Monday, May 20, 2013

Mountain View School for Girls

The Montana legislature created the Boys and Girls Industrial School at Miles City in 1893. This reformatory was for boys and girls who were either in serious trouble with the law or had nowhere else to go. It was one step toward the establishment of the juvenile court system that came about in 1907. Some felt strongly that there should be separate industrial schools for boys and girls. One of these advocates was Dr. Maria Dean, a Helena physician whose practice specialized in the diseases of women and children. A great humanitarian, Dr. Dean took up many causes during her lifetime, but she felt most strongly about separating boys and girls in detention. Dr. Dean worked tirelessly with other women’s groups toward this end, and finally, in 1919, legislator Emma Ingalls sponsored a bill establishing the Mountain View Vocational School for Girls in Helena. Dr. Dean died just weeks after the bill passed. The first six girls were transferred from Miles City to the new facility seven miles north of Helena in April 1920.

Stewart Hall, 1961. Image clipped from "State of Montana Vocational School for Girls"
Montana Historical Society Research Center
By 1922, fifty-three girls between the ages of nine and eighteen lived in cottages on the campus. Some were orphans, some were runaways, and others had behavioral problems. Until the 1950s, harsh discipline included solitary confinement and lock up. By the 1960s, there was more emphasis on education and less on punishment. In 1996, the school closed and the Montana Law Enforcement Academy moved in. A few buildings, stables, and attic graffiti recall the former use of the campus.

From More Montana Moments

1 comment:

  1. Ruby Miller, the administrator in the fifties, is the one that changed the way girls were diciplined at the school.
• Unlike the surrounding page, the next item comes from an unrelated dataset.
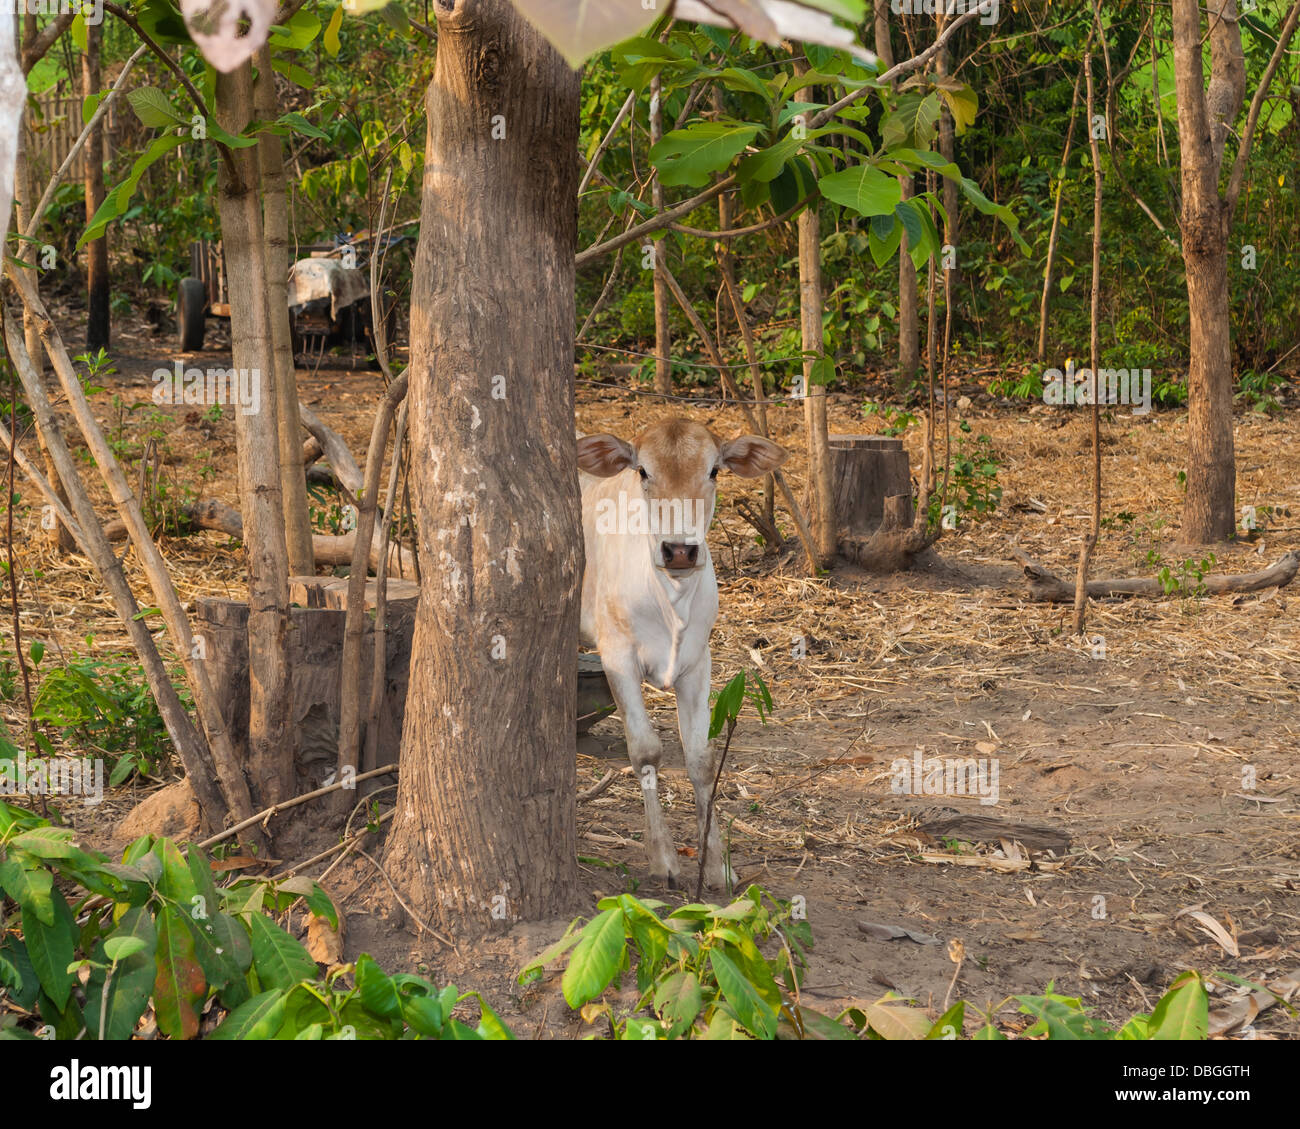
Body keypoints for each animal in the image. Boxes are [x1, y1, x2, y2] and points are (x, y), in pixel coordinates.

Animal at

She was accused by the governor of the state of trying to run a girls finishing school. She started the beauty culture classes, the cooking classes, the music program, the acting talent program, and the swimming, not to mention dances, soft ball, and I could go on but won't. Nowhere do I find anything about this woman who was so important in so many of the girl's lives there. I will be send a book that I wrote about her and the school to the Montana Historical Society in two or three months, and I hope something about this woman who broke one of the glass ceilings in Montana will appear on their web site.